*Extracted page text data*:
--------

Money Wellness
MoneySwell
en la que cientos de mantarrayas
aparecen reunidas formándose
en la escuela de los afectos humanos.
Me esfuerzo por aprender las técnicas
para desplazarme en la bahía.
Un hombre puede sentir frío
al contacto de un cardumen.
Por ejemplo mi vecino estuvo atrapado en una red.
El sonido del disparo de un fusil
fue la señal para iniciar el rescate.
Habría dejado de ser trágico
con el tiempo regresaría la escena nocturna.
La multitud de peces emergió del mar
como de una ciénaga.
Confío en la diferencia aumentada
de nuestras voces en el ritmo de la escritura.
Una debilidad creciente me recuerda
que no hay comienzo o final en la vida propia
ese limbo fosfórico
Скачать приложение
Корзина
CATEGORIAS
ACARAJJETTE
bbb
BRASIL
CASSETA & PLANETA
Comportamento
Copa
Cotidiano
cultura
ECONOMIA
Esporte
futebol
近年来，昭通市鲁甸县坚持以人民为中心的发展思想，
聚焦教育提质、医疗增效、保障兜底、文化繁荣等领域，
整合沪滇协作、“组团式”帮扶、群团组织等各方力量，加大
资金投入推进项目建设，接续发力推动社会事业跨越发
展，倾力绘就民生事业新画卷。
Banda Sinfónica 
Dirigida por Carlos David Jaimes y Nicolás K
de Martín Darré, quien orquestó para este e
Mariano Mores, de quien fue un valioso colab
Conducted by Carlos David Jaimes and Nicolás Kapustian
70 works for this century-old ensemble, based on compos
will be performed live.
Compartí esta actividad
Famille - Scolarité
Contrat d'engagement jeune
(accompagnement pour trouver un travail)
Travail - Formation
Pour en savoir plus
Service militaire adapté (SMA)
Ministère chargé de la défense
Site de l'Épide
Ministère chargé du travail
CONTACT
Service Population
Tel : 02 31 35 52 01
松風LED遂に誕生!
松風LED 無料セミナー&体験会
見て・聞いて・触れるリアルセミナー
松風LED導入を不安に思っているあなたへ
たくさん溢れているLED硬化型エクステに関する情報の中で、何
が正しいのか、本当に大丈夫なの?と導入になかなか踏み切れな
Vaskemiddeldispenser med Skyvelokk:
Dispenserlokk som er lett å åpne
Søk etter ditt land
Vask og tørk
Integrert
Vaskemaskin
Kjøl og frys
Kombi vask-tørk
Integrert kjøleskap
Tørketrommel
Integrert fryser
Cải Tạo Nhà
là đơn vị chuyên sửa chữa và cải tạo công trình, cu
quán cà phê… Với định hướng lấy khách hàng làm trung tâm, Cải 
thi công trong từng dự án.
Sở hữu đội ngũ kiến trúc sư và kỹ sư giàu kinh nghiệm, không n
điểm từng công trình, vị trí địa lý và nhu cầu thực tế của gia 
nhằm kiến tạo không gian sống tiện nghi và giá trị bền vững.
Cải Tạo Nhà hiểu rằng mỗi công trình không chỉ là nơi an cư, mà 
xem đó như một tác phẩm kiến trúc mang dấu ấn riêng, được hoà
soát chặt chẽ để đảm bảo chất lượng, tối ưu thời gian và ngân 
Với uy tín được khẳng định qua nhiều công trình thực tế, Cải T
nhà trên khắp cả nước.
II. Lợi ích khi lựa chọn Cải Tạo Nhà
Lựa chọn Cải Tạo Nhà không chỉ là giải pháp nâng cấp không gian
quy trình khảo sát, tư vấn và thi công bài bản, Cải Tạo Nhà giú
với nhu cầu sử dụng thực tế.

--------

*About this exercise*:
Locate every line in the listing that contains the string "para" and copy each one out. Matching is case-sensitive.

*Response to this task*:
para desplazarme en la bahía.
fue la señal para iniciar el rescate.
de Martín Darré, quien orquestó para este e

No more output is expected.